Christian Prenuptial Agreements
- The growing popularity of prenuptial agreements are closely tied to rising divorce rates in Europe and North America. Statistics released by the National Center for Health Statistics suggest that 43 percent of all American marriages end in divorce, and Christians are no exception when it comes to the prevalence of failed unions. The Barna Report, published in 1999, remains the most extensive study on divorce rates among major Christian denominations in the United States. According to these statistics, 34 percent of all Christians who characterize themselves as being nondenominational are divorced, while the figure for Baptists reached 29 percent. Divorce rates among Catholics and Lutherans stands at 21 percent.
- The Bible does not provide explicit teachings on prenuptial agreements, as these did not exist in the days of the Hebrew Scriptures or in New Testament times.
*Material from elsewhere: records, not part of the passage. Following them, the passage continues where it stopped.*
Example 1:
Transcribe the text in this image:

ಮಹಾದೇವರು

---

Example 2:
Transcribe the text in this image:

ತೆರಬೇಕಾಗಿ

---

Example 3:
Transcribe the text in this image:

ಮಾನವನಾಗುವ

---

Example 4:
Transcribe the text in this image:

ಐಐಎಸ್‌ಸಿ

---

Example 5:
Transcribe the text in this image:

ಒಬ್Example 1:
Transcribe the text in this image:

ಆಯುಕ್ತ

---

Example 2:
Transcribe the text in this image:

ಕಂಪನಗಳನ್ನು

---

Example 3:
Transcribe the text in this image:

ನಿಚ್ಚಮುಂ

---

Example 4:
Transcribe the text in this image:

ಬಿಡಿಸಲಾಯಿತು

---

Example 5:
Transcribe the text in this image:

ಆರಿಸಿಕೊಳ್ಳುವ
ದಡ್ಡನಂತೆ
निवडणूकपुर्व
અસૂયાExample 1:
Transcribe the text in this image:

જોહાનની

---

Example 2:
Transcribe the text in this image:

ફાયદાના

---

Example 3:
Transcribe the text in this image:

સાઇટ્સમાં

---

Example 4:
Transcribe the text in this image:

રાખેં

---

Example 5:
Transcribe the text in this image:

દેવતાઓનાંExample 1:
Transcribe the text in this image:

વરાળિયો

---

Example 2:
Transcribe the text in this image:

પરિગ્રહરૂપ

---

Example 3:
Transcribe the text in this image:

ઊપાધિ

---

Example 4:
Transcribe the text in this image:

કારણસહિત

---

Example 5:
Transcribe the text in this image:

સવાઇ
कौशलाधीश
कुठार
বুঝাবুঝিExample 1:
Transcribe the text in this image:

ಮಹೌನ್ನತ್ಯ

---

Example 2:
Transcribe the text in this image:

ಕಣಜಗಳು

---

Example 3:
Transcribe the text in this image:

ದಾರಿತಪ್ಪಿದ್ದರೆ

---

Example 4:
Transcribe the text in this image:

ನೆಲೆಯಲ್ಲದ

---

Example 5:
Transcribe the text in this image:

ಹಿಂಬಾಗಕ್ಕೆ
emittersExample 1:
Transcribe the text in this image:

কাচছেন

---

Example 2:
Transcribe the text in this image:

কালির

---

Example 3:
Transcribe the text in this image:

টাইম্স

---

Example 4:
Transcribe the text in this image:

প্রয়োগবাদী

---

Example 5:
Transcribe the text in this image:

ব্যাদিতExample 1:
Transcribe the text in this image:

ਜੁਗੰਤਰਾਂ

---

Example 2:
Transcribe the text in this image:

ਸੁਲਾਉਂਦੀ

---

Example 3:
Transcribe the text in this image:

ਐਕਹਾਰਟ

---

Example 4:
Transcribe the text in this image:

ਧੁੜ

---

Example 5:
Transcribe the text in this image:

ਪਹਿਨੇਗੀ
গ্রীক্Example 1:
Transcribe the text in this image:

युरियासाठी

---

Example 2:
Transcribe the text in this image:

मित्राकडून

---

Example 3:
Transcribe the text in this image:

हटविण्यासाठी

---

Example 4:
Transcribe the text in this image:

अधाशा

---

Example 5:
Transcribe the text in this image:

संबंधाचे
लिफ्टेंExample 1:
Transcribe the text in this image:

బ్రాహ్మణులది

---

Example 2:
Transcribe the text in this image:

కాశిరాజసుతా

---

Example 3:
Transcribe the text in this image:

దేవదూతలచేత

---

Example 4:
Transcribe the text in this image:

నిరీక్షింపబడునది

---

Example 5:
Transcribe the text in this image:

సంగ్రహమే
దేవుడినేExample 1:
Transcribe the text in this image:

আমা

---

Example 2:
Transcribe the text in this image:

Prenuptial agreements are modern legal contracts and while all 50 states in the United States permit them, American politicians in the early 20th century viewed such arrangements in a negative light and felt that they endangered the sanctity of marriage.
While the Bible may not offer teachings on prenuptials, marriage is widely presented as a permanent covenant that may only be broken by death. While Malachi 2:16 suggests that Hebrew society frowned upon divorce, Matthew 19:6 talks about married couples joined together by God and notes that they must "not separate."
Prenuptials and Catholicism
- While prenuptial agreements are not banned outright in the Roman Catholic Church, canon and civil law do not permit the existence of such marital contracts in every instance out of concern that this will undermine the marriage. The Church believes that marital vows are permanent, while prenuptial agreements formally recognize that they may be temporal and that the lawful division of assets between separated spouses may be necessary. Parish priests ask all engaged couples whether they have signed a prenuptial agreement during their first meeting. If such an agreement exists, the priest is required to obtain a copy of this document and must send it to the Catholic Department for Canon and Civil Law Services, where church officials determine if a Catholic wedding may proceed.
After obtaining a copy of the prenuptial agreement, the priest advises the engaged couple that they must put their marriage plans on hold until they receive a positive response from the Church. If the prenuptial agreement is rejected, the engaged couple must formally terminate their contract before a Catholic wedding may take place.
- While the Catholic Church prohibits couples from marrying if their prenuptial agreement focuses on the division of assets following divorce, Church officials are more lenient when dealing with widows and widowers seeking to remarry. If the widow's main reason for a prenuptial agreement is to ensure that children from a previous marriage are guaranteed their inheritance, church officials will not require the termination of the marital contract. As such, those seeking a Catholic marriage must ensure that their prenuptial agreement determines the division of assets in the case of death and not because of divorce. Catholic Canon law allows for prenuptials only if the document serves to protect a third party, such as children or elderly dependents.
- In contrast to the Catholic Church, Protestant denominations do not require engaged couples to disclose or rescind their prenuptial agreement. Yet mainstream Protestant churches do express concerns similar to those of Catholic priests that prenuptial agreements treat marriage as temporal. Conservative Christian organizations emphasize that a church marriage is a spiritual covenant rather than a legal contract. While contracts can be terminated and place limits on the responsibilities of both parties, a covenant is everlasting and all-encompassing. Canon law does not require Protestant pastors to turn to a higher church authority before performing a wedding for those with prenuptial agreements, but all ministers stress that marriage must be viewed as a permanent commitment.